A very familiar auspicious symbol. The Japanese word kaeru also has the meaning of ‘to return’ or to ‘come back’, and so the image of the frog invokes the ideas of a return on the money one has spent, a safe trip home, and general rejuvenation.
kaeru

 

FUJISAN and AKAFUJI

Sacred Mt Fuji is the symbol of Japan and was registered as a UNESCO World Heritage site in 2013. Mountains are revered by the Japanese people, and Mt Fuji stands out in particular as the highest in the archipelago. As well as an object of worship, it is also a much-loved artistic motif familiar from Edo-period paintings to the present day.  Foremost among these may be the image of Akafuji (lit., ‘red Fuji’) as the mountain is bathed in red by the reflected morning sunlight hitting the clouds, which is a very rare event caused by a miraculous combination of natural factors, and anyone lucky enough to witness it is considered to be truly blessed. Depictions of this scene are used to bring happiness and good luck.
fujisan

 

KOI (Carp)

In Chinese mythology, the carp was purported to transform into a dragon by swimming upwards through a waterfall. For this reason in Japanese mythology this fish came to symbolize rising in the world and prospering in trade and was used as a lucky motif. The motif of mated male and female carp is used as a charm for family prosperity and tranquility.
koi

 

NAMAZU (Catfish)

Japan has always been prone to earthquakes. In former times, it was thought that earthquakes were caused by giant catfish dwelling deep in the earth. Displaying art in the likeness of a catfish was thus thought to ward off the danger of earth tremors.

 

USAGI (Rabbit)

The rabbit motif has multiple meanings, such as rapid progress (for its ability to leap), vitality (for its great fertility), and gathering luck through listening (for its long ears), and is a charm to attract success and wealth. Because the rabbit was also said to be an emissary from the moon, it is often depicted in designs along with an image of the moon. In this connection the Japanese have visualized the moon’s pattern as representing a rabbit.
usagi

 

HAMAGURI (Common Orient Clam)

This particular clam was thought to be the only shellfish the two halves of whose shell could be joined perfectly.

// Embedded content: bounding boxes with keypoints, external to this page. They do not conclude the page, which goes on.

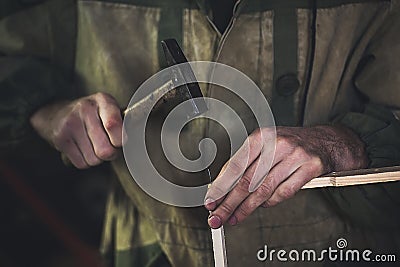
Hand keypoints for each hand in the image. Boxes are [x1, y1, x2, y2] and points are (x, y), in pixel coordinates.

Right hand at [30, 93, 122, 168]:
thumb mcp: (109, 110)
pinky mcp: (60, 138)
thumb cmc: (92, 115)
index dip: (119, 140)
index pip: (113, 125)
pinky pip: (81, 163)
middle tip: (108, 145)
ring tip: (92, 145)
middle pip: (106, 150)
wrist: (58, 113)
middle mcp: (86, 109)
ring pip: (94, 159)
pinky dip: (84, 161)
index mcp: (103, 100)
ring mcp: (71, 123)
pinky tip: (82, 148)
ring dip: (96, 158)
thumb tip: (136, 139)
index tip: (119, 141)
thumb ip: (123, 122)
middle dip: (110, 153)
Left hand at [205, 125, 367, 227]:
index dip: (220, 186)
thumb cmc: (289, 145)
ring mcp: (295, 155)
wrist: (325, 140)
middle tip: (217, 217)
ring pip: (264, 189)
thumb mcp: (265, 146)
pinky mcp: (310, 167)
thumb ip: (245, 164)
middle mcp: (276, 144)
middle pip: (247, 180)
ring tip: (234, 218)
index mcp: (261, 137)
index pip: (235, 166)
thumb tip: (222, 187)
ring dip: (246, 208)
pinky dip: (270, 203)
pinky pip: (284, 192)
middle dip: (229, 203)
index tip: (210, 201)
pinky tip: (261, 207)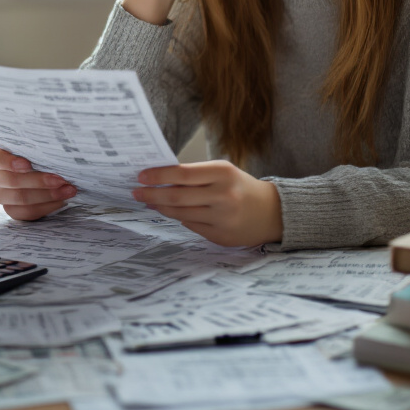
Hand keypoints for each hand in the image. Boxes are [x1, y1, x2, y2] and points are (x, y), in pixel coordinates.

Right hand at [0, 144, 76, 220]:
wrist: (41, 169)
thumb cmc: (35, 153)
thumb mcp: (32, 146)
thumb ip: (35, 146)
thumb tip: (53, 148)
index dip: (7, 161)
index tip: (28, 164)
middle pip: (11, 181)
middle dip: (39, 181)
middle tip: (60, 179)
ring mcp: (0, 195)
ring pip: (21, 198)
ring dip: (47, 195)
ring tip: (67, 189)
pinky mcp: (11, 209)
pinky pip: (27, 212)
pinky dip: (47, 206)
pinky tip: (61, 200)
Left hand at [133, 160, 282, 246]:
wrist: (273, 212)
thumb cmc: (241, 187)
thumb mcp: (222, 173)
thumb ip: (195, 175)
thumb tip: (159, 180)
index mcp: (223, 173)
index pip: (182, 173)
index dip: (158, 175)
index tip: (141, 176)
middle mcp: (223, 195)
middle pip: (177, 196)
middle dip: (152, 194)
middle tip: (136, 192)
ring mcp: (222, 218)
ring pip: (180, 214)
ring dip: (161, 207)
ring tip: (150, 201)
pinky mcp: (221, 236)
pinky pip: (191, 226)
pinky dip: (179, 218)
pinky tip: (172, 212)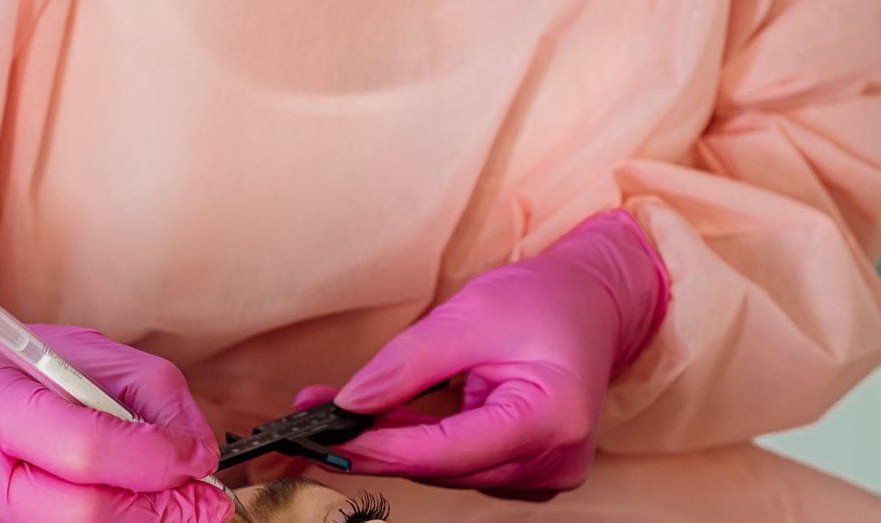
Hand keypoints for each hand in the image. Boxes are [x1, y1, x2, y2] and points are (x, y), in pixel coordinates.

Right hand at [0, 325, 233, 521]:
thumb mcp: (69, 350)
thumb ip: (145, 390)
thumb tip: (197, 451)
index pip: (86, 450)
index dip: (156, 461)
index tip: (197, 460)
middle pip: (85, 515)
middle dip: (160, 512)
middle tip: (205, 502)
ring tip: (172, 505)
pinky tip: (127, 510)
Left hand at [296, 210, 668, 499]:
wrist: (588, 305)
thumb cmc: (540, 302)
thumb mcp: (469, 315)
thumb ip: (408, 364)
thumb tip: (349, 404)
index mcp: (553, 420)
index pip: (450, 450)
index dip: (383, 446)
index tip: (326, 431)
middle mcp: (553, 461)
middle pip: (444, 466)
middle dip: (376, 442)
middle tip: (312, 414)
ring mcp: (542, 473)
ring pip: (445, 468)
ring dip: (392, 441)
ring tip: (335, 410)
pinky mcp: (524, 470)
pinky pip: (458, 463)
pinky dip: (419, 441)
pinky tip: (382, 418)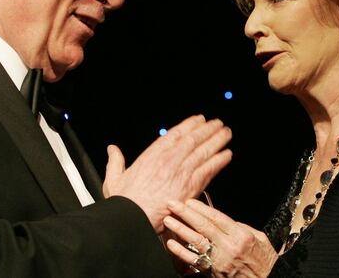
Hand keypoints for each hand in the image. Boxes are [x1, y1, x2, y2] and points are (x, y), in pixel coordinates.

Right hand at [103, 115, 231, 231]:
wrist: (133, 218)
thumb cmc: (125, 202)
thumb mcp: (114, 178)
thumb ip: (115, 161)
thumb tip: (112, 149)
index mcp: (152, 155)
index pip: (175, 134)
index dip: (189, 125)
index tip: (198, 120)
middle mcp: (169, 160)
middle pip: (193, 139)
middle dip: (207, 130)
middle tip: (218, 123)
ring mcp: (181, 172)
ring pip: (203, 151)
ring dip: (217, 140)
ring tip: (226, 133)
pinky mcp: (190, 186)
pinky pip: (209, 169)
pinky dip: (219, 161)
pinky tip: (227, 155)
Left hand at [163, 199, 277, 277]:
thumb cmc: (264, 259)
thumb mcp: (258, 237)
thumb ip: (239, 227)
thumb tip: (222, 220)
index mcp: (241, 235)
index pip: (216, 218)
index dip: (200, 208)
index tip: (189, 201)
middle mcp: (229, 247)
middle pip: (204, 227)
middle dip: (186, 214)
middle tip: (173, 205)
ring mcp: (221, 261)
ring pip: (197, 242)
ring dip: (180, 230)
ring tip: (168, 221)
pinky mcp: (215, 272)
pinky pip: (195, 260)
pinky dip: (182, 252)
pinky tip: (172, 244)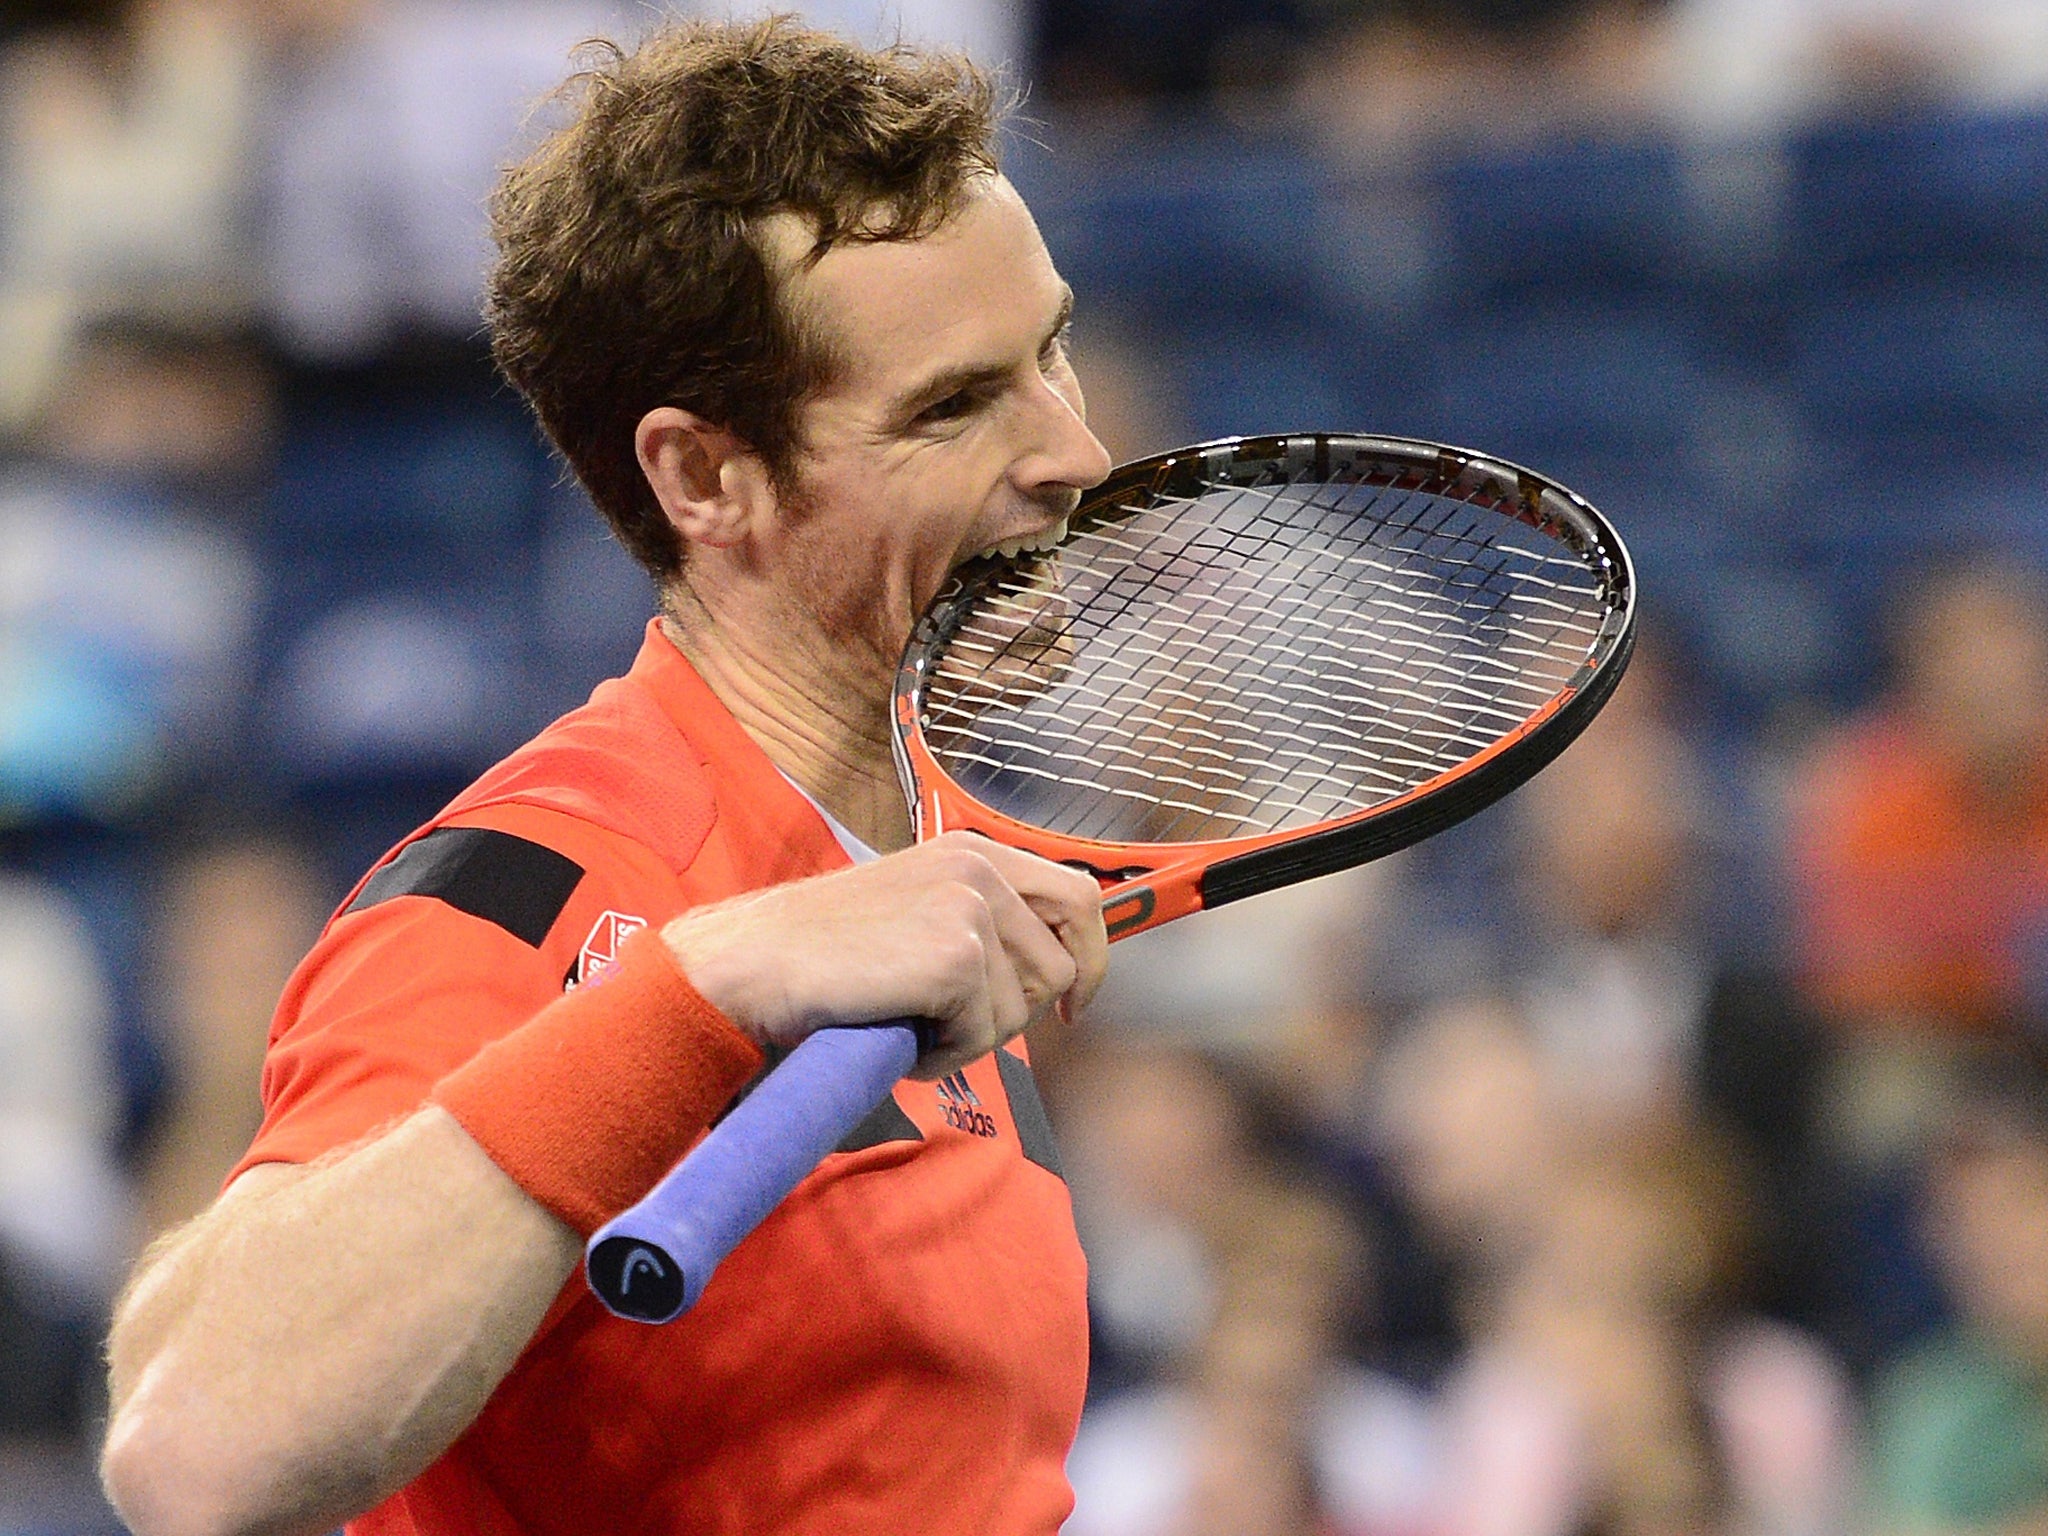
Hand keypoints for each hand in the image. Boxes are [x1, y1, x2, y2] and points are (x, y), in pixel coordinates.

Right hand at [660, 833, 1107, 1078]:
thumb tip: (1052, 970)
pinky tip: (899, 1037)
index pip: (1079, 896)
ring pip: (1022, 1009)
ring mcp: (969, 910)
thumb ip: (977, 920)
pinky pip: (983, 1036)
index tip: (1072, 1005)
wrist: (754, 962)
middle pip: (1060, 965)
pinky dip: (943, 1055)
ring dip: (971, 1038)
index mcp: (974, 851)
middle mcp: (979, 869)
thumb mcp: (915, 908)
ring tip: (910, 1024)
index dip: (1091, 957)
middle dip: (1018, 1011)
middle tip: (958, 1026)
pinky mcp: (955, 959)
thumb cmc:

A popular traditional children’s game consisted of pairing the two halves of the discarded shells of these clams. Pictures were painted on the insides of the shells, and children took turns turning over two at a time to find the matching picture, much like the card game called ‘concentration’. Because the two halves of the shell fit together so perfectly, they were also used as a metaphor of matrimonial bliss, and are still a very auspicious design pattern.
hamaguri

 

HAGI (Japanese Bushclover)

This plant has enjoyed a special place in artistic motifs in Japan, including paintings and poems, from time immemorial.
hagi

 

CHOJU GIGA (Scrolls of Frolicking Animals)

Created more than 800 years ago, this series of humourous illustrated scrolls depicting anthropomorphic animals at play in wilderness settings bears remarkable similarity of presentation to that of modern manga, and is sometimes called Japan’s oldest manga.